The best holiday we ever had was on Manitoulin Island. Now, let me put things into a bit of perspective: I have lived in Ireland for a few years and even in Canada it’s been a decade, also visited France and other places in Europe, but this… this one is special. It’s such a natural display of different sides of beautiful, that months later after being there, it makes you daydream and long to go back.

The crazy pace of this century, the flood of technology and information gets me tired, and beside the effort of keeping up with the existence of it all, these last few years I’ve had to add on the effort to distinguishing between real and filters, photo-shopped and genuine and I find all that a bit revolting.

So, after a year of work and noise and city and issues and just… life, we ended up on this little quiet island, where at every turn there was a poster-like image.

I still struggle to find a word to describe the color of that water, so clear and fresh,

kissing the feet of a white lighthouse,

surrounded by the glorious Canadian trees…

the rocks and rapids make you ask yourself if maybe you’re at Ireland’s Bridal Veils Falls,

the wilderness of some swamps you drive by takes you back to Wuthering Heights and Heathcliff,

then you decide to have lunch and there is one place that is THE local restaurant and it has this view:

Its almost mystic, the cabin in the woods, with the caramel beach in the backyard, with BLUE crabs and the closest neighbours a few miles away…

In the morning you have your coffee with this view

looking for reasons to get back to civilization but can’t find many…

We had Internet and phones and other distractions, but somehow from the oldest to the youngest we were drawn to the nature and it’s blissfulness. I remember being shocked about how pitch dark it gets at night, and how calm and steady life went on, even with several hours of a power blackout due to maintenance. Nobody got angry about it, hardly even noticing the outage. We did things like we used to do when we were kids, driving around and finding a clearing full of flowers and decided to stop there, but nothing is common, not even a stop…

It all sounds like a commercial, I know, but the point is beyond the gorgeous sights. I don’t really understand this need to do stuff, the multitude of things we choose to fill our minds with, we let ourselves get distracted from life and living, we look to our life and nothing is good enough or pretty enough and we add color and filters and modify it all for the rest of the world to see, and we inside we remain grumpy and stressed and rushed, developing ulcers, cancers and setting ourselves for heart attacks and short miserable lives.
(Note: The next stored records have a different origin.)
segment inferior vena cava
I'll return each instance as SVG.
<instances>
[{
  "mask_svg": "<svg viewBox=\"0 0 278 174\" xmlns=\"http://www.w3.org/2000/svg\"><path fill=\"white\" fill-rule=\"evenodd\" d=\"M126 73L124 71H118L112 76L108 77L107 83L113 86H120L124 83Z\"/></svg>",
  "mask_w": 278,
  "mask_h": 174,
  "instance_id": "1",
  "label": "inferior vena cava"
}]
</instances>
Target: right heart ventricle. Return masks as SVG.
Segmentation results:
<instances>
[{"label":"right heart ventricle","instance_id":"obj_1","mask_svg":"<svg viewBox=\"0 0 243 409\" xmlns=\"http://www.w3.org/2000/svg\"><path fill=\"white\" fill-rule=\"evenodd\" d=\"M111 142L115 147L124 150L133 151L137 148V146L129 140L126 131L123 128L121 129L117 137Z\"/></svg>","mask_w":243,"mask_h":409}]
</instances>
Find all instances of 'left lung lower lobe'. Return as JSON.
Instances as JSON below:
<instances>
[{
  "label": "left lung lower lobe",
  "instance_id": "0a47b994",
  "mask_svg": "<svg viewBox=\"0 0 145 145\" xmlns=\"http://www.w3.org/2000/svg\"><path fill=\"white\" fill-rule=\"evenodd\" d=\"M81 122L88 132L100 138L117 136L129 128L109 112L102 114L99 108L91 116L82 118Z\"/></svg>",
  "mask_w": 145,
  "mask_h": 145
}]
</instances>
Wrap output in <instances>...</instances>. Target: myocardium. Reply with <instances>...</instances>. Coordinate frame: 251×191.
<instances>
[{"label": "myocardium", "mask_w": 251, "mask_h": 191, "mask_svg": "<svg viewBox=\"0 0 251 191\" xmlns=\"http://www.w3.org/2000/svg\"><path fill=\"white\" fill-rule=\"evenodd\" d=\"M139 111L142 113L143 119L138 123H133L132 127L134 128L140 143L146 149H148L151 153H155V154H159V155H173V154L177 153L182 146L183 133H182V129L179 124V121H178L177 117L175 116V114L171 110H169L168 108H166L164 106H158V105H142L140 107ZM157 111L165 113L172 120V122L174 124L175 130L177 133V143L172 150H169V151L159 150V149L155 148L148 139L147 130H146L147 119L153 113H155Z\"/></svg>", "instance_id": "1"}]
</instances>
There is this competition to look successful and we can’t enjoy anything anymore unless its perfectly exposed on social media. What if we took holidays where we do NOTHING? Just get back close to yourself, your dreams, your possibilities. Remember who you are, who you used to dream to be, get close to the ones around you.

I miss when people used to analyze each other, just notice the way your kids eyes light up when you sit and gather pebbles with them, or the way the wind blows into the hair of the one you love, the way a smile changes the whole expression on a face, the sun rising and setting simply for your eyes. Not everyday is a competition, and if it is, and the race is to live and be happy, then, sometimes to do nothing makes you the winner!